AI image generation has been causing huge controversy among illustrators, and now it looks set to do the same in photography. Until now, much of the focus of generative AI's abilities has been on illustration, but a popular French photography magazine has demonstrated just how far the technology has come when it comes to generating photorealistic images.
It's put an AI-generated image on the front of its latest edition, and most readers will struggle to tell that the image isn't real. See if you can guess which of these it is (and see our piece on how to use DALL-E 2 for more on how text-to-image AI works).
We've seen text-to-image AI generators cause all kinds of controversies. Last year artists were up in arms after AI art won an art competition, and more recently, Netflix infuriated illustrators by using AI in a new anime, purportedly due to a labour shortage.

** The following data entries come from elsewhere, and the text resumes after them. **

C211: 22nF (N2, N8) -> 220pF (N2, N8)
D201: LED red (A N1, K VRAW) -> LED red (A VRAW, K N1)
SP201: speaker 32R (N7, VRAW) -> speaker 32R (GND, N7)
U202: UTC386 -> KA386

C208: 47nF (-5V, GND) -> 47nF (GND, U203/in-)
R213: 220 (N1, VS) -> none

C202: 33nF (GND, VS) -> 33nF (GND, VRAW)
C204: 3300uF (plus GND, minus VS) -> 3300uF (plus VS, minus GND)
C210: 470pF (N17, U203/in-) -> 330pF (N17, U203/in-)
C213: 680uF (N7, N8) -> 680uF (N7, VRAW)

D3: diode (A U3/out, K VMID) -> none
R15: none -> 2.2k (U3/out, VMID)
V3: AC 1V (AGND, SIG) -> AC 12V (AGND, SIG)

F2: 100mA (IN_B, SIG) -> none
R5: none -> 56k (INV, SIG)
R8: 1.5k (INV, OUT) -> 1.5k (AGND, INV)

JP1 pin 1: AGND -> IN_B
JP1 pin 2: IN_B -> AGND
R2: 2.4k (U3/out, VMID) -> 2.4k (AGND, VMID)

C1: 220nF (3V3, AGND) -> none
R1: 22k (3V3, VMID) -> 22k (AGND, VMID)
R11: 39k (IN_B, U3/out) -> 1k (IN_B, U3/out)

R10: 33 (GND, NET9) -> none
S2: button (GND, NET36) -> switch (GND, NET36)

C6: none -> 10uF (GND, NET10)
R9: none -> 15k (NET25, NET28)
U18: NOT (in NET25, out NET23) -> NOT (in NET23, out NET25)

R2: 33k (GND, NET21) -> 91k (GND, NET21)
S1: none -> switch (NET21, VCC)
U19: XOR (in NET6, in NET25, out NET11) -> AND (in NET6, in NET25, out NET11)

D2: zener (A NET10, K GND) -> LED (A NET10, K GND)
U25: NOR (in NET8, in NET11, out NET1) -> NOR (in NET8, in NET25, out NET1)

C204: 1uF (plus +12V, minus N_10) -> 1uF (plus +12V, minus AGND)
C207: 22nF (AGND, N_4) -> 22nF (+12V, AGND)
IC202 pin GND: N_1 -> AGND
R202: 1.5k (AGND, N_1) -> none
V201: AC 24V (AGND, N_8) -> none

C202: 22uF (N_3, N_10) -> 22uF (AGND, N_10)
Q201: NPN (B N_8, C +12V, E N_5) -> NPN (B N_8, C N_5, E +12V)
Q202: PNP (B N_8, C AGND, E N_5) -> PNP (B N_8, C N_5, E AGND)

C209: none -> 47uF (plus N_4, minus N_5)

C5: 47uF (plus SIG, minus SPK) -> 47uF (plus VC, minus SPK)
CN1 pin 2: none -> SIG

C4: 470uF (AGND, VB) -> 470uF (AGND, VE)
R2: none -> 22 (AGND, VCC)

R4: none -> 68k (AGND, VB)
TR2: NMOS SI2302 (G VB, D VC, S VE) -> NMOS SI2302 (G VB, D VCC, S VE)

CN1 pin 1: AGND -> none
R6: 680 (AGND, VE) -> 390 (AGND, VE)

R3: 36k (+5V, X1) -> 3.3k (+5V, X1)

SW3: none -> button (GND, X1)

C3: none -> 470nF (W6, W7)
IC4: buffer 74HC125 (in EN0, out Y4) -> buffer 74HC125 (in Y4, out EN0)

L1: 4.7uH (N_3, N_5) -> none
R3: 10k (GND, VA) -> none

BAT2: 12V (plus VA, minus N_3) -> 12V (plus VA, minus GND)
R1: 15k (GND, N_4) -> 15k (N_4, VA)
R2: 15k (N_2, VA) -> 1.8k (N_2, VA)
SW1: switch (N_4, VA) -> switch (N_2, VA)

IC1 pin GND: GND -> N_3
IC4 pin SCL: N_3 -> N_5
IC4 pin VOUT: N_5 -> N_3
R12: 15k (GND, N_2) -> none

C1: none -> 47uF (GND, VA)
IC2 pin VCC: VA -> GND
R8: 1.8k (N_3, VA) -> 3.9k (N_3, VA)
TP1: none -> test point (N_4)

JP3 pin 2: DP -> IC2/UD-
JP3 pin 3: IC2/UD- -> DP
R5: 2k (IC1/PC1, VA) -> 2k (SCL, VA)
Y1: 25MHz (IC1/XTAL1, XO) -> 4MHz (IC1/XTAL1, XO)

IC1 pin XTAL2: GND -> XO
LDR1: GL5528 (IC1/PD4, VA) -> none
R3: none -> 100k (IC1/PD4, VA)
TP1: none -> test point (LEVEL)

Amid fear for the future of art, it seemed that photography should be safe. With the possible exception of generic stock imagery, surely people want real images of real subjects and won't be fooled by a six-fingered generation? But maybe not. France's Réponses Photo has decided to publish an AI-generated image on the cover of its March edition (the second of the two issues above if you're still wondering – the first shows a genuine photo by Raymond Depardon) to highlight how difficult it's becoming to recognise an authentic image.
It doesn't mention AI on the cover, but a in-depth article inside the magazine reveals that the image was created in Midjourney using the text prompt 'photo of an old sailor at night in front of his boat taken on an analog medium format camera'. It says its aim is to demonstrate how fast the technology has evolved in a few months, and to warn how easy it is for people to be fooled.
Several months ago, Midjourney was best known for creating almost apocalyptic looking fantasy art with a painterly style, but after its latest update, it can produce stunningly realistic-looking images that could pass for photographs. The magazine says it went through 300 iterations to create an image in keeping with the style of imagery it usually uses on its covers while also fitting the issue's theme of 'night photography'.
The magazine worries that, although text-to-image AI art still has limits and struggles with human eyes and hands, it's getting to the point where people, and the media, could easily be fooled. "Réponses Photo often organises photo contests, and it won't be long before a reader wins a competition with an AI-generated image," editor-in-chief Thibaut Godet predicts in an interview with PetaPixel.
The increasing difficulty in recognising whether an image was created by a human or by AI has even led to an artist being banned from a Reddit art community because of incorrect allegations that his own original work was created by AI. The Réponses Photo cover suggests that we urgently need a way to tell the difference.